__TASK__
I'd like the entries repeated exactly, pictures omitted.

__EXTRACTED INFORMATION__
☆ ☆ ☆ ☆ ☆
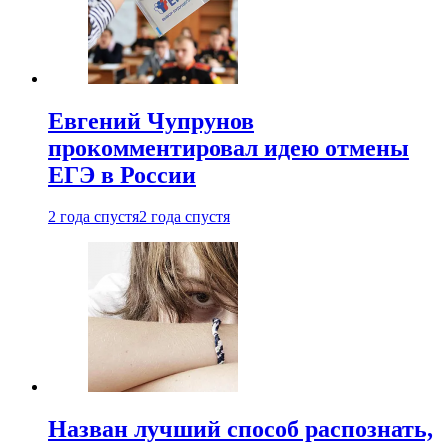
Евгений Чупрунов
прокомментировал идею отмены
ЕГЭ в России
2 года спустя
2 года спустя
Назван лучший способ распознать,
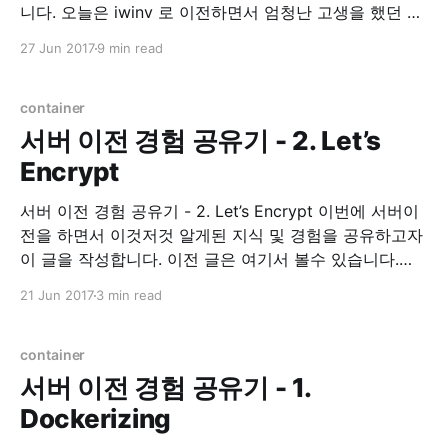
니다. 오늘은 iwinv 로 이전하면서 엄청난 고생을 했던 경
험에 대한 이야기 및 해결책에 대한 이야기를 적어 보려
27 Jun 2017
9 min read
합니다. Environment * Ubuntu 16.04 xenial 삽질의 시
작 IwinV Manual iwinv 홈페이지를 가면 이렇게 도커 적
용을 하는 것에
container
서버 이전 경험 공유기 - 2. Let’s
Encrypt
서버 이전 경험 공유기 - 2. Let’s Encrypt 이번에 서버이
전을 하면서 이것저것 알게된 지식 및 경험을 공유하고자
이 글을 작성합니다. 이전 글은 여기서 볼수 있습니다.
Let’s Encrypt 이 전 글에서 간단히 언급했지만, Let’s
21 Jun 2017
3 min read
Encrypt 라는 https 보급 확산을 위한, 무료 인증서 발급
프로젝트 입니다. 사실 예전부터 개인
container
서버 이전 경험 공유기 - 1.
Dockerizing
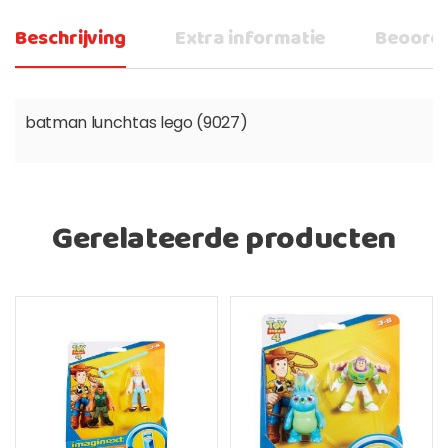
Beschrijving
Extra informatie
Beoorde
batman lunchtas lego (9027)
Gerelateerde producten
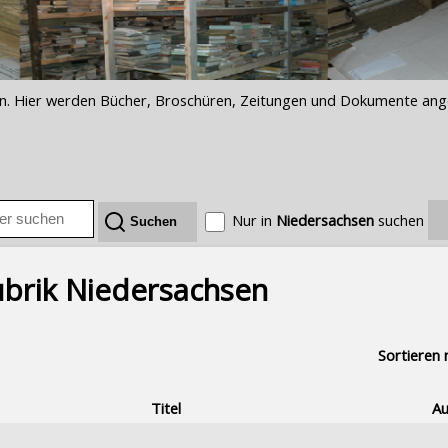
iften. Hier werden Bücher, Broschüren, Zeitungen und Dokumente an
Nur in
Niedersachsen
suchen
ubrik Niedersachsen
Sortieren 
Titel
Au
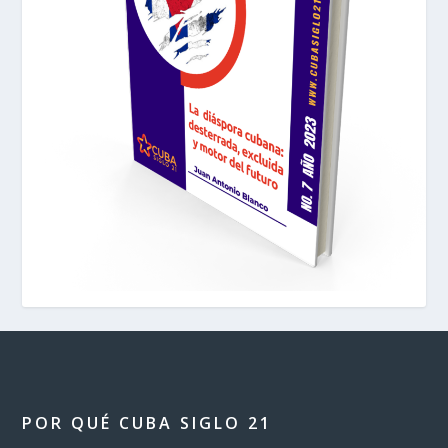
POR QUÉ CUBA SIGLO 21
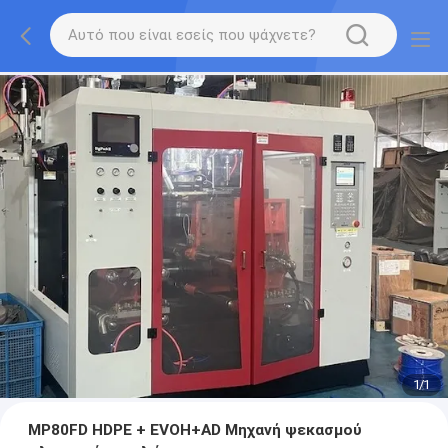
1
/
1
MP80FD HDPE + EVOH+AD Μηχανή ψεκασμού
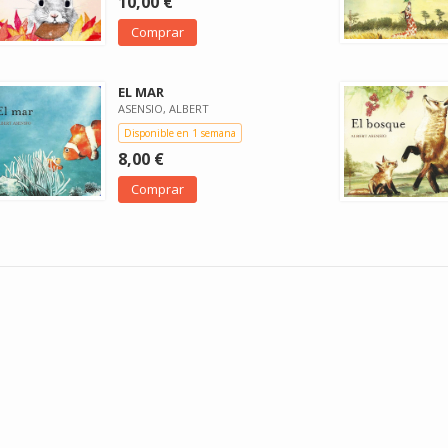
10,00 €
Comprar
EL MAR
ASENSIO, ALBERT
Disponible en 1 semana
8,00 €
Comprar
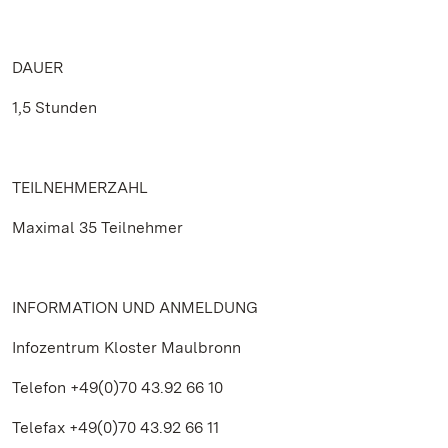
DAUER
1,5 Stunden
TEILNEHMERZAHL
Maximal 35 Teilnehmer
INFORMATION UND ANMELDUNG
Infozentrum Kloster Maulbronn
Telefon +49(0)70 43.92 66 10
Telefax +49(0)70 43.92 66 11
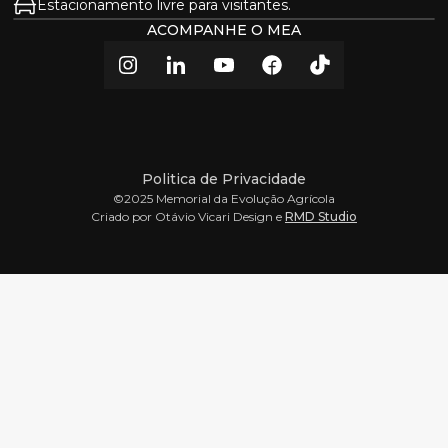
Estacionamento livre para visitantes.
ACOMPANHE O MEA
Politica de Privacidade
©2025 Memorial da Evolução Agrícola
Criado por Otávio Vicari Design e
RMD Studio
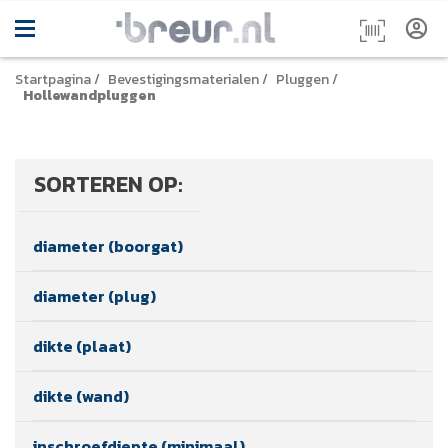
Startpagina
/
Bevestigingsmaterialen
/
Pluggen
/
Hollewandpluggen
SORTEREN OP:
diameter (boorgat)
diameter (plug)
dikte (plaat)
dikte (wand)
inschroefdiepte (minimaal)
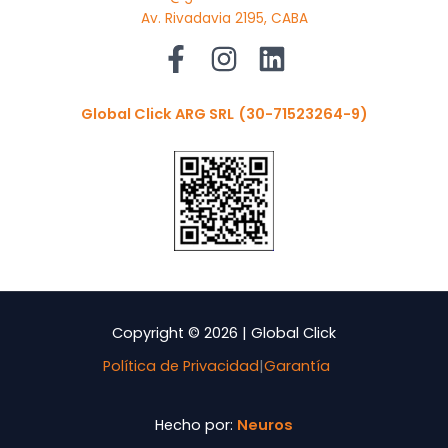
Av. Rivadavia 2195, CABA
Global Click ARG SRL
(30-71523264-9)
Copyright © 2026 | Global Click
Política de Privacidad
|
Garantía
Hecho por:
Neuros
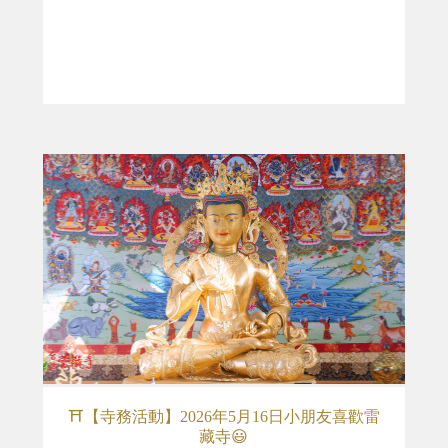
⛩️【寺務活動】2026年5月16日小朋友喜歡雷
藏寺😃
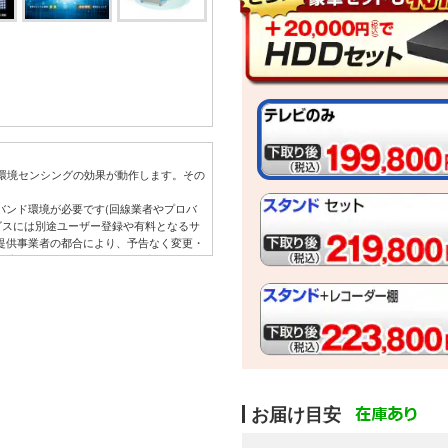
能や環境センシングの効果が動作します。その
。
バンド環境が必要です(回線業者やプロバ
ビスには別途ユーザー登録や有料となるサ
提供事業者の都合により、予告なく変更・
アプリやコンテンツサービスの変更・停
害については、当社は一切の責任を負いま
お届け目安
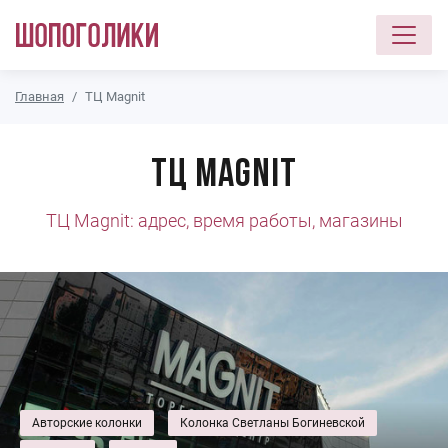
Перейти к основному содержанию
Главная
ТЦ Magnit
ТЦ Magnit
ТЦ Magnit: адрес, время работы, магазины
Авторские колонки
Колонка Светланы Богиневской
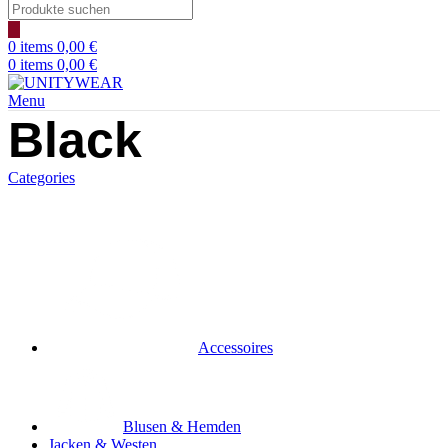
Products
search
0
items
0,00
€
0
items
0,00
€
Menu
Black
Categories
Accessoires
Blusen & Hemden
Jacken & Westen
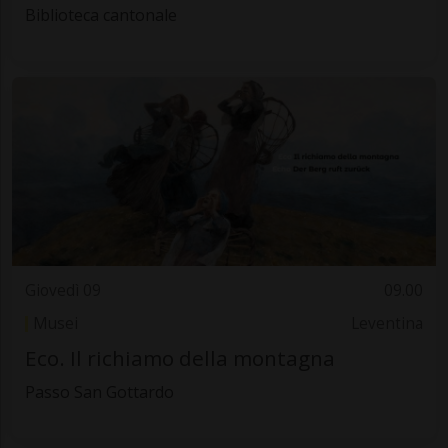
Biblioteca cantonale
Giovedì 09
09.00
Musei
Leventina
Eco. Il richiamo della montagna
Passo San Gottardo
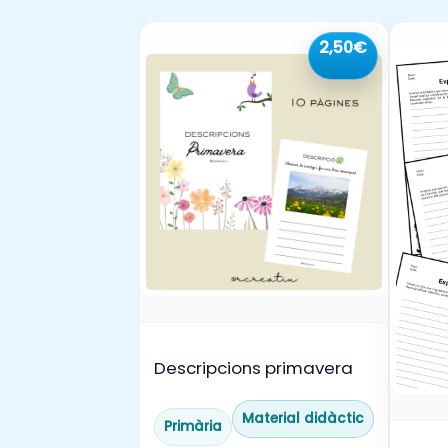
2,50€
Descripcions primavera
Material didàctic
Primària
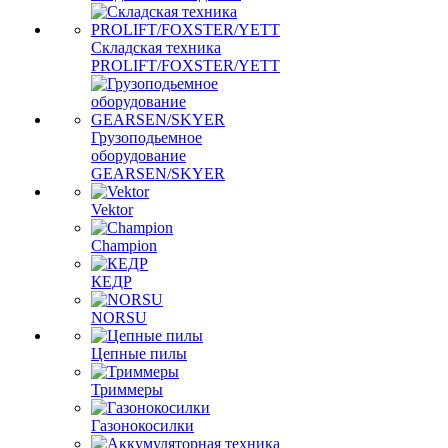
Складская техника
PROLIFT/FOXSTER/YETT
Грузоподьемное
оборудование
GEARSEN/SKYER
Vektor
Champion
КЕДР
NORSU
Цепные пилы
Триммеры
Газонокосилки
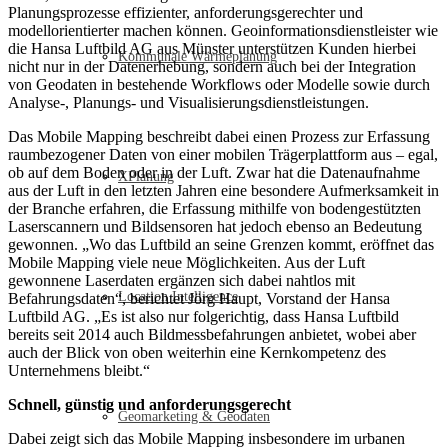
Planungsprozesse effizienter, anforderungsgerechter und
modellorientierter machen können. Geoinformationsdienstleister wie
die Hansa Luftbild AG aus Münster unterstützen Kunden hierbei
Kommunale Wärmeplanung
nicht nur in der Datenerhebung, sondern auch bei der Integration
von Geodaten in bestehende Workflows oder Modelle sowie durch
Analyse-, Planungs- und Visualisierungsdienstleistungen.
Das Mobile Mapping beschreibt dabei einen Prozess zur Erfassung
raumbezogener Daten von einer mobilen Trägerplattform aus – egal,
ob auf dem Boden oder in der Luft. Zwar hat die Datenaufnahme
XPlanung
aus der Luft in den letzten Jahren eine besondere Aufmerksamkeit in
der Branche erfahren, die Erfassung mithilfe von bodengestützten
Laserscannern und Bildsensoren hat jedoch ebenso an Bedeutung
gewonnen. „Wo das Luftbild an seine Grenzen kommt, eröffnet das
Mobile Mapping viele neue Möglichkeiten. Aus der Luft
gewonnene Laserdaten ergänzen sich dabei nahtlos mit
Location Intelligence
Befahrungsdaten“, berichtet Jörg Haupt, Vorstand der Hansa
Luftbild AG. „Es ist also nur folgerichtig, dass Hansa Luftbild
bereits seit 2014 auch Bildmessbefahrungen anbietet, wobei aber
auch der Blick von oben weiterhin eine Kernkompetenz des
Unternehmens bleibt.“
Schnell, günstig und anforderungsgerecht
Geomarketing & Geodaten
Dabei zeigt sich das Mobile Mapping insbesondere im urbanen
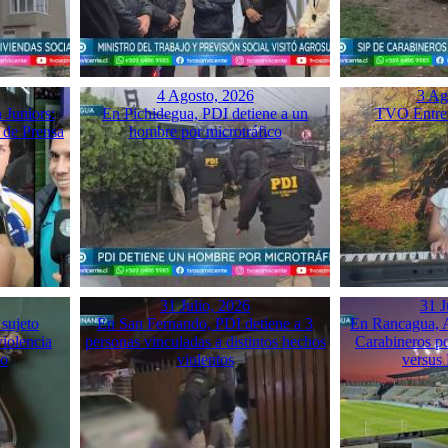
4 Agosto, 2026
3 Ag
 Juniors:
En Pichidegua, PDI detiene a un
TVO Entrev
 de Prensa
hombre por microtráfico
31 Julio, 2026
31 J
 sujeto
En San Fernando, PDI detiene a 3
En Rancagua, A
violencia
personas vinculadas a distintos hechos
Carabineros p
mo
violentos
versus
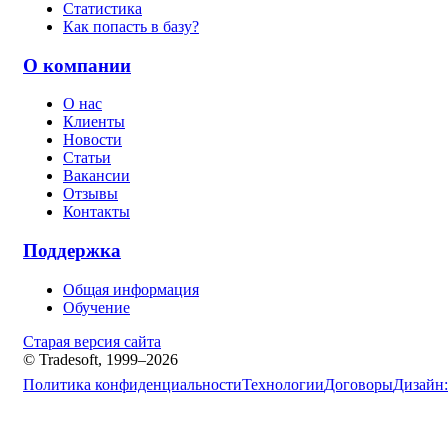
Статистика
Как попасть в базу?
О компании
О нас
Клиенты
Новости
Статьи
Вакансии
Отзывы
Контакты
Поддержка
Общая информация
Обучение
Старая версия сайта
© Tradesoft, 1999–2026
Политика конфиденциальности
Технологии
Договоры
Дизайн:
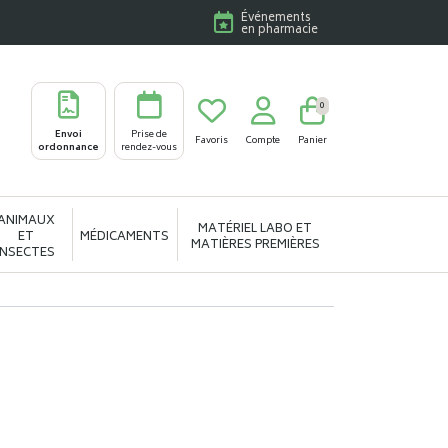
Événements
en pharmacie
0
Envoi
Prise de
Favoris
Compte
Panier
ordonnance
rendez-vous
ANIMAUX
MATÉRIEL LABO ET
ET
MÉDICAMENTS
MATIÈRES PREMIÈRES
INSECTES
☆ ☆ ☆ ☆ ☆
__EXPECTED OUTPUT__
Евгений Чупрунов
прокомментировал идею отмены
ЕГЭ в России
2 года спустя
2 года спустя
Назван лучший способ распознать,
니다. 오늘은 iwinv 로 이전하면서 엄청난 고생을 했던 경
험에 대한 이야기 및 해결책에 대한 이야기를 적어 보려
27 Jun 2017
9 min read
합니다. Environment * Ubuntu 16.04 xenial 삽질의 시
작 IwinV Manual iwinv 홈페이지를 가면 이렇게 도커 적
용을 하는 것에
container
서버 이전 경험 공유기 - 2. Let’s
Encrypt
서버 이전 경험 공유기 - 2. Let’s Encrypt 이번에 서버이
전을 하면서 이것저것 알게된 지식 및 경험을 공유하고자
이 글을 작성합니다. 이전 글은 여기서 볼수 있습니다.
Let’s Encrypt 이 전 글에서 간단히 언급했지만, Let’s
21 Jun 2017
3 min read
Encrypt 라는 https 보급 확산을 위한, 무료 인증서 발급
프로젝트 입니다. 사실 예전부터 개인
container
서버 이전 경험 공유기 - 1.
Dockerizing
Beschrijving
Extra informatie
Beoorde
batman lunchtas lego (9027)
Gerelateerde producten
iften. Hier werden Bücher, Broschüren, Zeitungen und Dokumente an
Nur in
Niedersachsen
suchen
ubrik Niedersachsen
Sortieren 
Titel
Au
POR QUÉ CUBA SIGLO 21
1
/
1
MP80FD HDPE + EVOH+AD Μηχανή ψεκασμού
10,00 €
Comprar
EL MAR
ASENSIO, ALBERT
Disponible en 1 semana
8,00 €
Comprar
DAUER
1,5 Stunden
TEILNEHMERZAHL
Maximal 35 Teilnehmer
INFORMATION UND ANMELDUNG
Infozentrum Kloster Maulbronn
Telefon +49(0)70 43.92 66 10
Telefax +49(0)70 43.92 66 11
Estacionamento livre para visitantes.
ACOMPANHE O MEA
Politica de Privacidade
©2025 Memorial da Evolução Agrícola
Criado por Otávio Vicari Design e
RMD Studio
Startpagina
/
Bevestigingsmaterialen
/
Pluggen
/
Hollewandpluggen
SORTEREN OP:
diameter (boorgat)
diameter (plug)
dikte (plaat)
dikte (wand)
inschroefdiepte (minimaal)
Av. Rivadavia 2195, CABA
Global Click ARG SRL
(30-71523264-9)
Copyright © 2026 | Global Click
Política de Privacidad
|
Garantía
Hecho por:
Neuros
⛩️【寺務活動】2026年5月16日小朋友喜歡雷
藏寺😃
能や環境センシングの効果が動作します。その
。
バンド環境が必要です(回線業者やプロバ
ビスには別途ユーザー登録や有料となるサ
提供事業者の都合により、予告なく変更・
アプリやコンテンツサービスの変更・停
害については、当社は一切の責任を負いま
お届け目安
Перейти к основному содержанию
Главная
ТЦ Magnit
ТЦ Magnit
ТЦ Magnit: адрес, время работы, магазины
Авторские колонки
Колонка Светланы Богиневской
Products
search
0
items
0,00
€
0
items
0,00
€
Menu
Black
Categories
Accessoires
Blusen & Hemden
Jacken & Westen
Biblioteca cantonale
Giovedì 09
09.00
Musei
Leventina
Eco. Il richiamo della montagna
Passo San Gottardo
2,50€
Descripcions primavera
Material didàctic
Primària
Складская техника
PROLIFT/FOXSTER/YETT
Грузоподьемное
оборудование
GEARSEN/SKYER
Vektor
Champion
КЕДР
NORSU
Цепные пилы
Триммеры
Газонокосилки
Planungsprozesse effizienter, anforderungsgerechter und
modellorientierter machen können. Geoinformationsdienstleister wie
die Hansa Luftbild AG aus Münster unterstützen Kunden hierbei
Kommunale Wärmeplanung
nicht nur in der Datenerhebung, sondern auch bei der Integration
von Geodaten in bestehende Workflows oder Modelle sowie durch
Analyse-, Planungs- und Visualisierungsdienstleistungen.
Das Mobile Mapping beschreibt dabei einen Prozess zur Erfassung
raumbezogener Daten von einer mobilen Trägerplattform aus – egal,
ob auf dem Boden oder in der Luft. Zwar hat die Datenaufnahme
XPlanung
aus der Luft in den letzten Jahren eine besondere Aufmerksamkeit in
der Branche erfahren, die Erfassung mithilfe von bodengestützten
Laserscannern und Bildsensoren hat jedoch ebenso an Bedeutung
gewonnen. „Wo das Luftbild an seine Grenzen kommt, eröffnet das
Mobile Mapping viele neue Möglichkeiten. Aus der Luft
gewonnene Laserdaten ergänzen sich dabei nahtlos mit
Location Intelligence
Befahrungsdaten“, berichtet Jörg Haupt, Vorstand der Hansa
Luftbild AG. „Es ist also nur folgerichtig, dass Hansa Luftbild
bereits seit 2014 auch Bildmessbefahrungen anbietet, wobei aber
auch der Blick von oben weiterhin eine Kernkompetenz des
Unternehmens bleibt.“
Schnell, günstig und anforderungsgerecht
Geomarketing & Geodaten
Dabei zeigt sich das Mobile Mapping insbesondere im urbanen
4 Agosto, 2026
3 Ag
 Juniors:
En Pichidegua, PDI detiene a un
TVO Entrev
 de Prensa
hombre por microtráfico
31 Julio, 2026
31 J
 sujeto
En San Fernando, PDI detiene a 3
En Rancagua, A
violencia
personas vinculadas a distintos hechos
Carabineros p
mo
violentos
versus
Статистика
Как попасть в базу?
О компании
О нас
Клиенты
Новости
Статьи
Вакансии
Отзывы
Контакты
Поддержка
Общая информация
Обучение
Старая версия сайта
© Tradesoft, 1999–2026
Политика конфиденциальности
Технологии
Договоры
Дизайн:
Événements
en pharmacie
0
Envoi
Prise de
Favoris
Compte
Panier
ordonnance
rendez-vous
ANIMAUX
MATÉRIEL LABO ET
ET
MÉDICAMENTS
MATIÈRES PREMIÈRES
INSECTES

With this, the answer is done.